🤖 AI Summary
Traditional open-ended textual queries struggle to precisely extract structured metadata and semantic elements, leading to suboptimal relevance in e-commerce search. To address this, we propose Query Attribute Modeling (QAM), a framework that automatically decomposes free-text queries into executable metadata filtering conditions and dense semantic representations. QAM integrates semantic search, BM25 retrieval, cross-encoder re-ranking, and reciprocal rank fusion (RRF) into a hybrid retrieval pipeline. By jointly optimizing structured constraints and semantic understanding, it overcomes the limitations of both pure keyword matching and end-to-end semantic models. Experiments on the Amazon Toys Reviews dataset demonstrate that QAM achieves 52.99% mAP@5—significantly outperforming BM25, standalone semantic search, and existing hybrid baselines. These results validate QAM’s effectiveness and practicality for real-world e-commerce search applications.
📝 Abstract
This study introduces Query Attribute Modeling (QAM), a hybrid framework that enhances search precision and relevance by decomposing open text queries into structured metadata tags and semantic elements. QAM addresses traditional search limitations by automatically extracting metadata filters from free-form text queries, reducing noise and enabling focused retrieval of relevant items.

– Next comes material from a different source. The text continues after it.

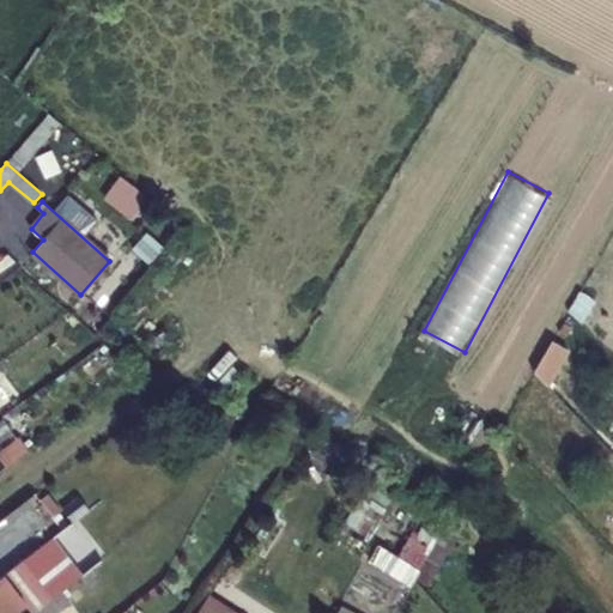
[(552,334),(535,371),(554,381),(571,344),(552,334)]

Experimental evaluation using the Amazon Toys Reviews dataset (10,000 unique items with 40,000+ reviews and detailed product attributes) demonstrated QAM's superior performance, achieving a mean average precision at 5 (mAP@5) of 52.99%. This represents significant improvement over conventional methods, including BM25 keyword search, encoder-based semantic similarity search, cross-encoder re-ranking, and hybrid search combining BM25 and semantic results via Reciprocal Rank Fusion (RRF). The results establish QAM as a robust solution for Enterprise Search applications, particularly in e-commerce systems.